== Source material ==

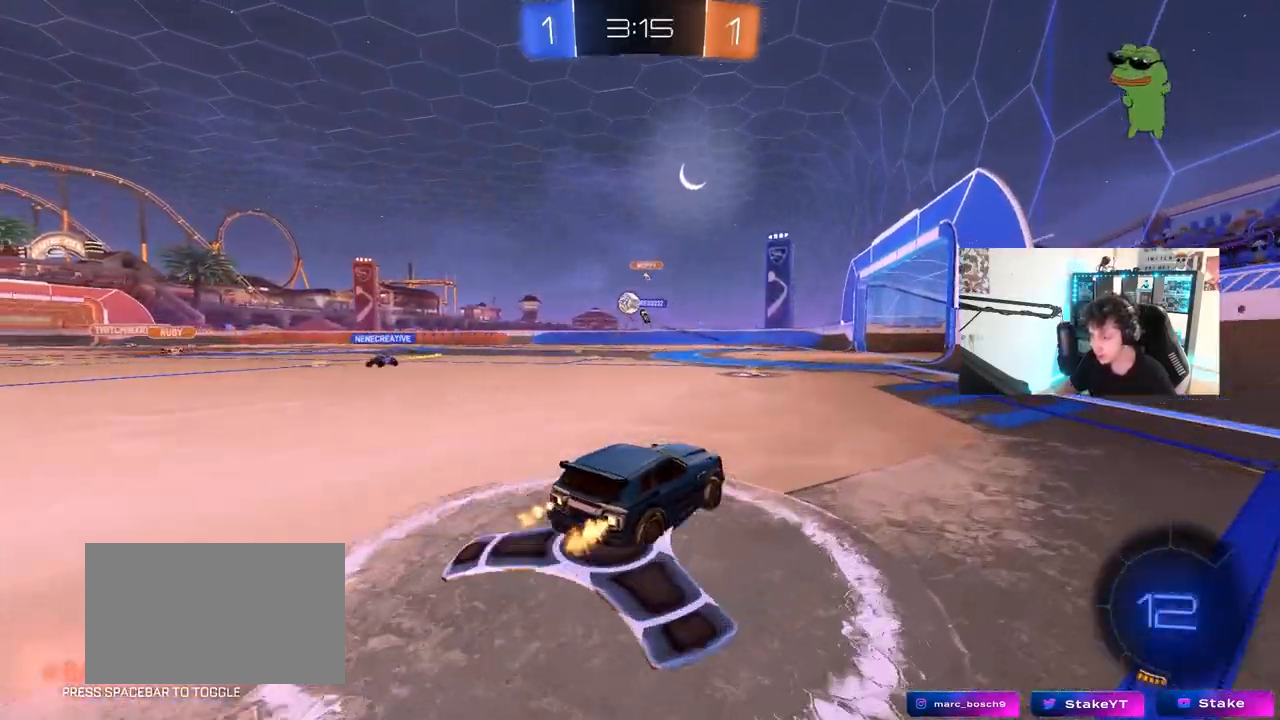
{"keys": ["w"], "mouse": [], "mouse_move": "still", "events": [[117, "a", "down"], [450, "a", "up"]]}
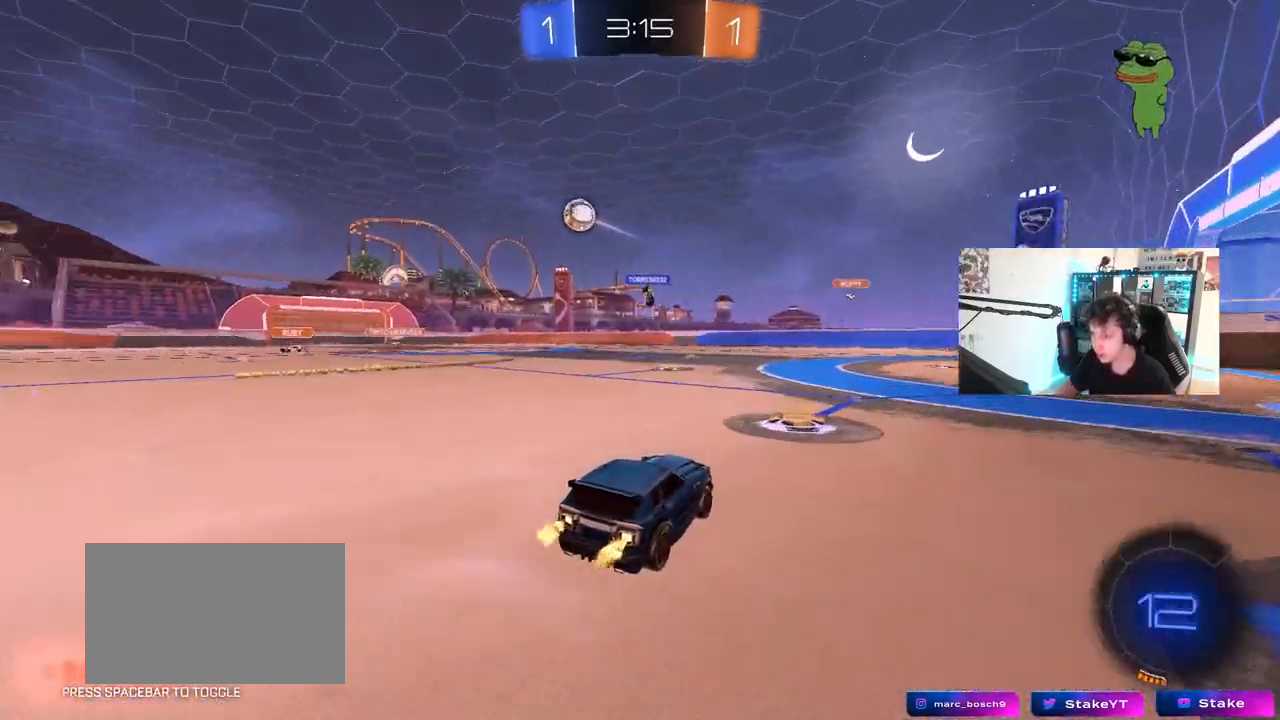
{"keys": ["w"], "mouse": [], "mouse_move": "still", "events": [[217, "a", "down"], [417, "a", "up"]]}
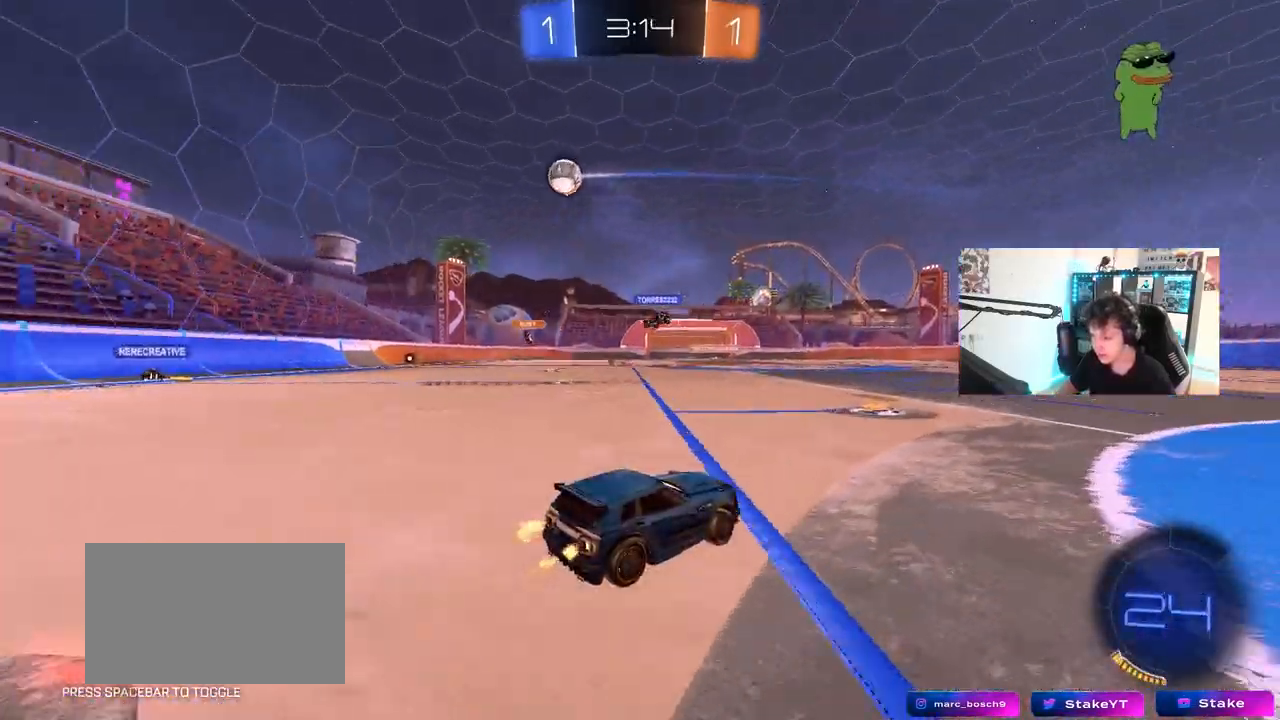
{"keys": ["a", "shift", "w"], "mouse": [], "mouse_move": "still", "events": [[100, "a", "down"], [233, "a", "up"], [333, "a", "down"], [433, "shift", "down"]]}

===

(Your goal)
Before copying the material, set its pictures aside; then transcribe it word for word.

(Exercise response)
{"keys": ["w"], "mouse": [], "mouse_move": "still", "events": [[117, "a", "down"], [450, "a", "up"]]}
{"keys": ["w"], "mouse": [], "mouse_move": "still", "events": [[217, "a", "down"], [417, "a", "up"]]}
{"keys": ["a", "shift", "w"], "mouse": [], "mouse_move": "still", "events": [[100, "a", "down"], [233, "a", "up"], [333, "a", "down"], [433, "shift", "down"]]}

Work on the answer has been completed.